Mytholmroyd – Bridge Demolition & Replacement

Replacement of a two-span footbridge over the River Calder in Yorkshire with significant constraints during the demolition and replacement installation phases.

Project Scope

Andun Engineering Consultants were involved from the initial concept stages of the project with the brief to design the demolition engineering of an existing footbridge and the installation of the replacement bridge. 

The constraints on this project transformed this from a relatively straightforward project into a complex project requiring innovative engineering solutions.

Project Constraints

The following constraints and how they impacted the engineering decisions will be discussed throughout the case study.

Limited crane capacity – The council stipulated that a 450Te crane could not be used, adding complexity to the demolition and replacement installation phases. 

Environmental considerations – the brief stipulated that no debris or fines could be allowed to runoff into the river 

Flooding risk – the fast-flowing river below is a well established flooding risk with significant risk of flash flooding. This meant that no materials or plant could be placed on the riverbed during either phase of the project. The channel could flood in < 5 minutes. 

Poor permanent works design – The original permanent works designs for the replacement bridge installation added significant risk to the project, and the second span was unbuildable as planned by the permanent works engineer.

Demolition Phase

The initial concepts for the demolition phase of the project was to use a 450Te crane that would have allowed the two spans to have been lifted out in one piece and then processed. 

This constraint limited the scheme to a 250Te crane that did not have the lift capacity to take out the second span in one piece. 

Span One

The first span was lifted out in one piece as per our initial design concept.

Span 2

The solution was to instead cut the span into smaller sections to accommodate the lifting capacity of the smaller crane. The challenge was to allow the bridge to be pre-cut and then all panels lifted out in one night time partial road closure. We overcame this by providing a designed sequence as shown on the drawings below. 

Before the saw cutting started, an aluminum sheet was put across the underside and secured with fixings underneath the span to capture the saw cuttings and any runoff.  

Construction Phase

Andun Engineering Consultants were also involved in the engineering for the installation of the replacement bridge. 

The permanent works designer created significant challenges for the construction of the bridge.
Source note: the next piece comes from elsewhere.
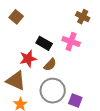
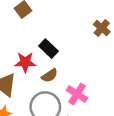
pink cross: (71, 42) -> (77, 94), moved

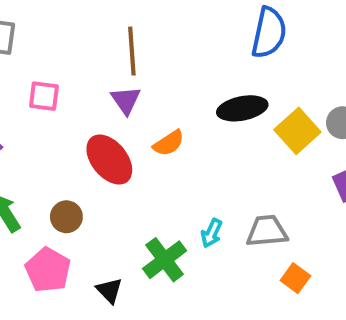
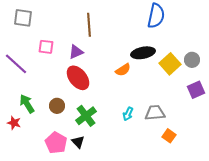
purple triangle: (126, 100) -> (76, 52), moved, turned 42
orange semicircle: (169, 143) -> (123, 70), moved
green cross: (165, 260) -> (86, 116), moved
pink pentagon: (48, 270) -> (56, 143), moved

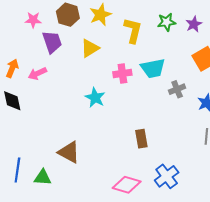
They had specified an in-situ construction methodology that required propping to be founded on the river bed. 

This, combined with the crane size restraint, meant innovative approaches and engineering solutions were required for the construction of each of the spans.

Span One

The initial permanent works design was for both spans to be built in situ. This would have increased the risk of the project due the requirement to have people working at height over a fast moving river. 

Instead span one was constructed off site with edge protection and lifted into place by the 250Te crane, as shown below. 

Span Two

The second span had to be built in situ over the river due to the size of the crane for the project. 
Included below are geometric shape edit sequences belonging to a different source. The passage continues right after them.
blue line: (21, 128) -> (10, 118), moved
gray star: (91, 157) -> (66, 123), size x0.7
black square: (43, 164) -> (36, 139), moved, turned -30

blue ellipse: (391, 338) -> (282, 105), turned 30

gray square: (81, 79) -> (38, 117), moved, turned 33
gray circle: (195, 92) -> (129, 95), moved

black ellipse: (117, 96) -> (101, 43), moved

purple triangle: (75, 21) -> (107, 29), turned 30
The initial permanent works design was not a suitable construction methodology, as the beam designed was not capable of supporting the concrete in its wet condition without propping. The outline construction sequence had a prop set into the river to support the beam. 

Under CDM regulations, the PW designer had a responsibility to remove this hazard but this did not occur and an alternative construction methodology was required.

The first step was designing additional bracing for the bridge so that it could support the wet weight of the concrete. 

Then a formwork system was designed, which could be installed and removed within the constraints of the site, so that no propping or structure that restricted the headroom of the river was required. 

In situ permanent formwork was designed to sit on ribs that pick up permanent formwork. Metal brackets hung off the edge of the girders allowed the formwork to be built on the edge to pick up the form of the concrete and provide edge protection. 

These engineering solutions transformed the project to one that could not be built to one that was able to be installed successfully by the bridge contractor.